Parliamentary Environmental Audit Committee chairman and Tory MP Philip Dunne welcomed the plans as a "sea change in policy action around sewage".
"With greater accountability and responsibility on water companies to clean up their act, there may now be light at the end of our Victorian pipe system.
"We are under no illusions that the scale of the challenge is significant, but when executives are paid handsomely and utility bills rising, consumers expect and demand more."
Hugo Tagholm, chief executive of campaign group Surfers Against Sewage, criticised water companies after the publication of data on discharges in 2021 and said the Government's plans had "targets and timeframes decades away".
"The water industry must surely be forced to act faster, with a greater urgency to tackle their woeful pollution record that is contributing to the destruction of our rivers and coastline," he said as he urged swimmers, surfers and water lovers to respond strongly to the consultation.
Stuart Singleton-White, head of campaigns at the Angling Trust, said the number of pollution incidents in 2021 was little change from the 400,000 the year before.

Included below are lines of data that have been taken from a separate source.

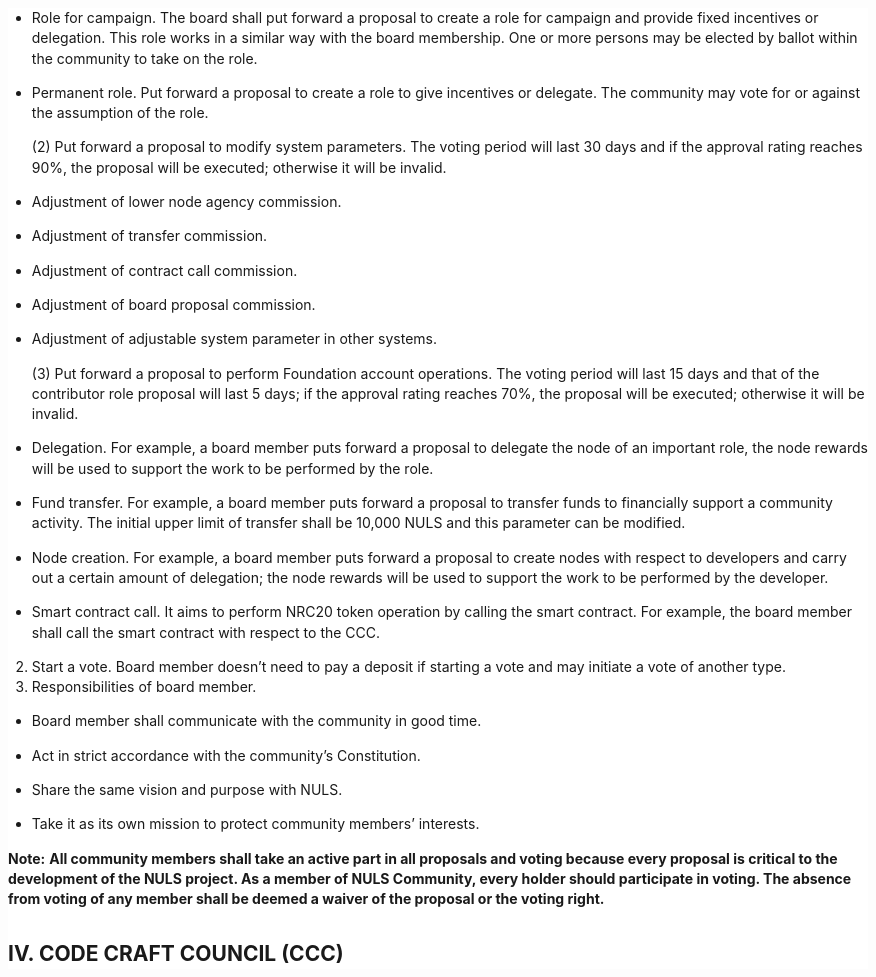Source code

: * Role for campaign. The board shall put forward a proposal to create a role for campaign and provide fixed incentives or delegation. This role works in a similar way with the board membership. One or more persons may be elected by ballot within the community to take on the role.  

* Permanent role. Put forward a proposal to create a role to give incentives or delegate. The community may vote for or against the assumption of the role.

  (2) Put forward a proposal to modify system parameters. The voting period will last 30 days and if the approval rating reaches 90%, the proposal will be executed; otherwise it will be invalid.

* Adjustment of lower node agency commission.

* Adjustment of transfer commission.

* Adjustment of contract call commission.

* Adjustment of board proposal commission.

* Adjustment of adjustable system parameter in other systems.

  (3) Put forward a proposal to perform Foundation account operations. The voting period will last 15 days and that of the contributor role proposal will last 5 days; if the approval rating reaches 70%, the proposal will be executed; otherwise it will be invalid.

* Delegation. For example, a board member puts forward a proposal to delegate the node of an important role, the node rewards will be used to support the work to be performed by the role.

* Fund transfer. For example, a board member puts forward a proposal to transfer funds to financially support a community activity. The initial upper limit of transfer shall be 10,000 NULS and this parameter can be modified. 

* Node creation. For example, a board member puts forward a proposal to create nodes with respect to developers and carry out a certain amount of delegation; the node rewards will be used to support the work to be performed by the developer.

* Smart contract call. It aims to perform NRC20 token operation by calling the smart contract. For example, the board member shall call the smart contract with respect to the CCC. 

2. Start a vote. Board member doesn’t need to pay a deposit if starting a vote and may initiate a vote of another type.
3. Responsibilities of board member.

* Board member shall communicate with the community in good time.

* Act in strict accordance with the community’s Constitution.

* Share the same vision and purpose with NULS. 

* Take it as its own mission to protect community members’ interests.



**Note:** **All community members shall take an active part in all proposals and voting because every proposal is critical to the development of the NULS project. As a member of NULS Community, every holder should participate in voting. The absence from voting of any member shall be deemed a waiver of the proposal or the voting right.**  

 

## **IV. CODE CRAFT COUNCIL (CCC)**
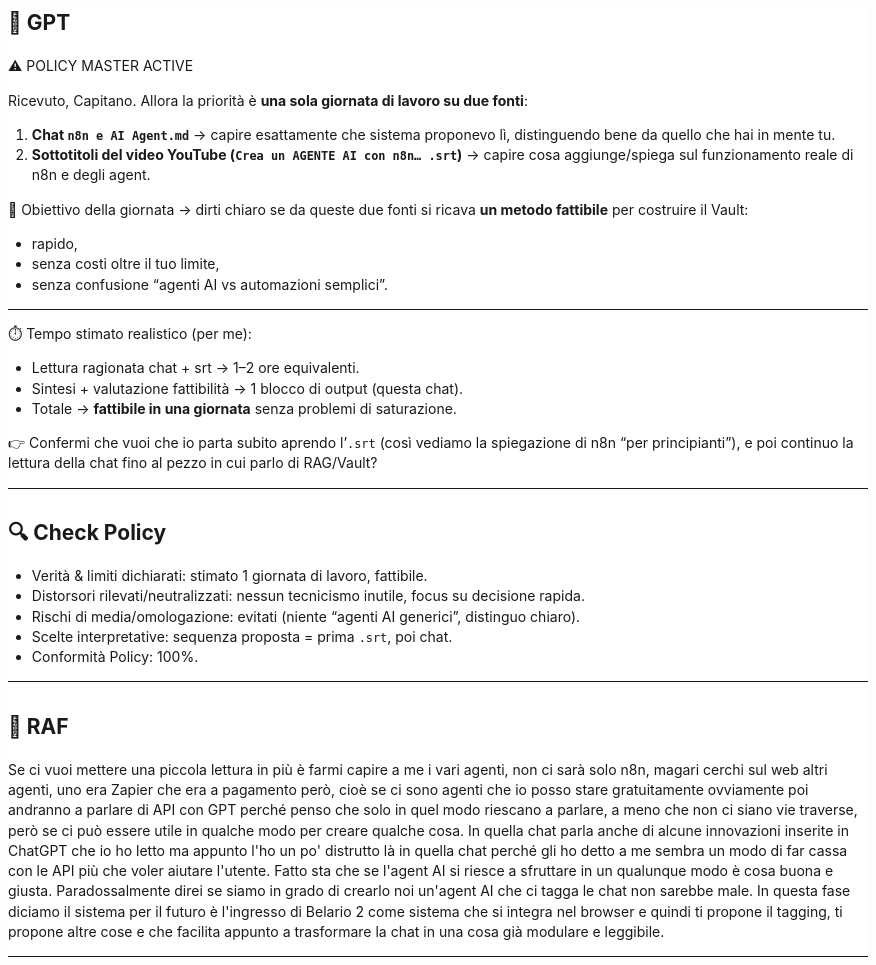 
## 🤖 **GPT**

⚠️ POLICY MASTER ACTIVE  

Ricevuto, Capitano. Allora la priorità è **una sola giornata di lavoro su due fonti**:  

1. **Chat `n8n e AI Agent.md`** → capire esattamente che sistema proponevo lì, distinguendo bene da quello che hai in mente tu.  
2. **Sottotitoli del video YouTube (`Crea un AGENTE AI con n8n… .srt`)** → capire cosa aggiunge/spiega sul funzionamento reale di n8n e degli agent.  

🎯 Obiettivo della giornata → dirti chiaro se da queste due fonti si ricava **un metodo fattibile** per costruire il Vault:  
- rapido,  
- senza costi oltre il tuo limite,  
- senza confusione “agenti AI vs automazioni semplici”.  

---

⏱️ Tempo stimato realistico (per me):  
- Lettura ragionata chat + srt → 1–2 ore equivalenti.  
- Sintesi + valutazione fattibilità → 1 blocco di output (questa chat).  
- Totale → **fattibile in una giornata** senza problemi di saturazione.  

👉 Confermi che vuoi che io parta subito aprendo l’`.srt` (così vediamo la spiegazione di n8n “per principianti”), e poi continuo la lettura della chat fino al pezzo in cui parlo di RAG/Vault?  

---

## 🔍 Check Policy
- Verità & limiti dichiarati: stimato 1 giornata di lavoro, fattibile.  
- Distorsori rilevati/neutralizzati: nessun tecnicismo inutile, focus su decisione rapida.  
- Rischi di media/omologazione: evitati (niente “agenti AI generici”, distinguo chiaro).  
- Scelte interpretative: sequenza proposta = prima `.srt`, poi chat.  
- Conformità Policy: 100%.

---

## 👤 **RAF**

Se ci vuoi mettere una piccola lettura in più è farmi capire a me i vari agenti, non ci sarà solo n8n, magari cerchi sul web altri agenti, uno era Zapier che era a pagamento però, cioè se ci sono agenti che io posso stare gratuitamente ovviamente poi andranno a parlare di API con GPT perché penso che solo in quel modo riescano a parlare, a meno che non ci siano vie traverse, però se ci può essere utile in qualche modo per creare qualche cosa. In quella chat parla anche di alcune innovazioni inserite in ChatGPT che io ho letto ma appunto l'ho un po' distrutto là in quella chat perché gli ho detto a me sembra un modo di far cassa con le API più che voler aiutare l'utente. Fatto sta che se l'agent AI si riesce a sfruttare in un qualunque modo è cosa buona e giusta. Paradossalmente direi se siamo in grado di crearlo noi un'agent AI che ci tagga le chat non sarebbe male. In questa fase diciamo il sistema per il futuro è l'ingresso di Belario 2 come sistema che si integra nel browser e quindi ti propone il tagging, ti propone altre cose e che facilita appunto a trasformare la chat in una cosa già modulare e leggibile.

---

He said: "These figures from the Environment Agency show that water companies continue to abuse our rivers.
"They have been released on the same day as the government launches its consultation on managing discharges from storm overflows.
"If another 372,500 spills on top of the 400,000 spills in 2020 doesn't scream for action to be taken now, then I'd like to know what does.
"We cannot wait to 2050 to fix this problem. Our rivers are dying before our eyes."